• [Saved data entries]
+ + + + + + +

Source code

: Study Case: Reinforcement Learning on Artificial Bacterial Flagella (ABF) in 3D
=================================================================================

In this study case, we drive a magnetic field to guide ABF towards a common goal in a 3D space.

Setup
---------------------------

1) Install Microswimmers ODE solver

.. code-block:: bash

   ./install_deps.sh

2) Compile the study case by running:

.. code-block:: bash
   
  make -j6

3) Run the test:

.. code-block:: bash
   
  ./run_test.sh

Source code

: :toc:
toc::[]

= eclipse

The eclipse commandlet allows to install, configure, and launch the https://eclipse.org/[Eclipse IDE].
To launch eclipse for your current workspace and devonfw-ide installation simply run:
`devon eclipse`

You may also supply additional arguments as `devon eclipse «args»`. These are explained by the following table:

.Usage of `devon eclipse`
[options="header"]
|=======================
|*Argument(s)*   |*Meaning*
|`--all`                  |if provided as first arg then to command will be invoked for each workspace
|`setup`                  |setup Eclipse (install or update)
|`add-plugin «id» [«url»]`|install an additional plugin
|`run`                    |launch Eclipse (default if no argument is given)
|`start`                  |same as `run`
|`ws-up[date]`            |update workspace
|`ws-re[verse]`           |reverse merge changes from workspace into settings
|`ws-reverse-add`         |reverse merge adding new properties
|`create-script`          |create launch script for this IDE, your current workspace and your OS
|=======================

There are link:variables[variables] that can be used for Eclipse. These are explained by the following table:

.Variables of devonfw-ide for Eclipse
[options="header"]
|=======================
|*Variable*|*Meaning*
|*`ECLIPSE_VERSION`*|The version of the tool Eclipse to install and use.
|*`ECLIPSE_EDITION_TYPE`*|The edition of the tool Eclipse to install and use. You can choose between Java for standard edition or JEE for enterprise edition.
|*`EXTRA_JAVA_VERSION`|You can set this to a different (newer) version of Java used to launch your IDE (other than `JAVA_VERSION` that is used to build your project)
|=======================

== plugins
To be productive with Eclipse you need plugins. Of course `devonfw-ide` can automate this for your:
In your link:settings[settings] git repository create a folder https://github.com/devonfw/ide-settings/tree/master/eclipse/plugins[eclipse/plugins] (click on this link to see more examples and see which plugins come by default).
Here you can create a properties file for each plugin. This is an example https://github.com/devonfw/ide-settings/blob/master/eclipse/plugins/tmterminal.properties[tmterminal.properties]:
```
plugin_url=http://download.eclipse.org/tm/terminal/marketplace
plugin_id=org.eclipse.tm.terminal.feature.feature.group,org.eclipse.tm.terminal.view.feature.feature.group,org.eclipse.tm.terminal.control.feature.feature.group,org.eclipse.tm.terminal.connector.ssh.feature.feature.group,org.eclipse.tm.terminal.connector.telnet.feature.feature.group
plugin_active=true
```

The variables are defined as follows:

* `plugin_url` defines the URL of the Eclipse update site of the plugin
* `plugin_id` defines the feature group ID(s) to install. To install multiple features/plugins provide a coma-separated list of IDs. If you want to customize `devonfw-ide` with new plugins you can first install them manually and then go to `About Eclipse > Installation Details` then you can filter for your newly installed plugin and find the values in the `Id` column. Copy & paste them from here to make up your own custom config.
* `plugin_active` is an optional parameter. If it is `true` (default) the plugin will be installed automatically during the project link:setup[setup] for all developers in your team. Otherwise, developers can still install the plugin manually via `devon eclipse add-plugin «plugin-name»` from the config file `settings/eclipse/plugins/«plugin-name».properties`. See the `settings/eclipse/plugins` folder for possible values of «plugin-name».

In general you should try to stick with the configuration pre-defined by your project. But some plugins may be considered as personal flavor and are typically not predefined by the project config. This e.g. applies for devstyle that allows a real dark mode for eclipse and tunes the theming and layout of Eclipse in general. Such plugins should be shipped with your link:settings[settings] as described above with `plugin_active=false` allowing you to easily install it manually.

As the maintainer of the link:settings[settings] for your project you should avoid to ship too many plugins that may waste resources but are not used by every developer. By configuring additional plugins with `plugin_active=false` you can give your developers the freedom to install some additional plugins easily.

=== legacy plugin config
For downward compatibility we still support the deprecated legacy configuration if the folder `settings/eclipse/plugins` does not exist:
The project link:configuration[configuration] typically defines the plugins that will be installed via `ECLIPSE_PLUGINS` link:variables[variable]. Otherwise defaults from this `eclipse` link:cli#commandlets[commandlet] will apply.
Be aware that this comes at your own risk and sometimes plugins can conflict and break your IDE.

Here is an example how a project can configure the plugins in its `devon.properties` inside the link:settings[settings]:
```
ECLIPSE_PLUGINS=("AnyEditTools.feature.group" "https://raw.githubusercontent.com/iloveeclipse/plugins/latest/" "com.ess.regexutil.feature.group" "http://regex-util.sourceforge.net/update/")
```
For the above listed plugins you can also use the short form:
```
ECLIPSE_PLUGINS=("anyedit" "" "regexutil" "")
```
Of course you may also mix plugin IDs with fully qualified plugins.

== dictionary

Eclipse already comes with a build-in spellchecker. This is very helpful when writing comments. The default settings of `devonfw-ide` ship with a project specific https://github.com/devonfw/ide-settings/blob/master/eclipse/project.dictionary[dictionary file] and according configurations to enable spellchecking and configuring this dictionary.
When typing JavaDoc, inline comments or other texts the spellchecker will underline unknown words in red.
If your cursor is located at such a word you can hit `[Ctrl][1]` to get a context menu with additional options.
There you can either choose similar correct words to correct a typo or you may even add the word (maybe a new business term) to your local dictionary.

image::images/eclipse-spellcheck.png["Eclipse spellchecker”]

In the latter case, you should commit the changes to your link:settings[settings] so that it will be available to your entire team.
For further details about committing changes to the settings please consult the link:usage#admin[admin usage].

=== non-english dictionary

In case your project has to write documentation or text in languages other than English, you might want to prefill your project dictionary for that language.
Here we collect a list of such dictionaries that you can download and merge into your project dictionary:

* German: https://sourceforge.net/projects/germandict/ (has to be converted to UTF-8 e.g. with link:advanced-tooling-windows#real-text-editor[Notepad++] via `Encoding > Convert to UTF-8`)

+ + + + + + +

• [Instructions to follow] Using the records above, copy each line that contains "also".

• [Written solution]
You may also supply additional arguments as `devon eclipse «args»`. These are explained by the following table:
For the above listed plugins you can also use the short form:
Of course you may also mix plugin IDs with fully qualified plugins.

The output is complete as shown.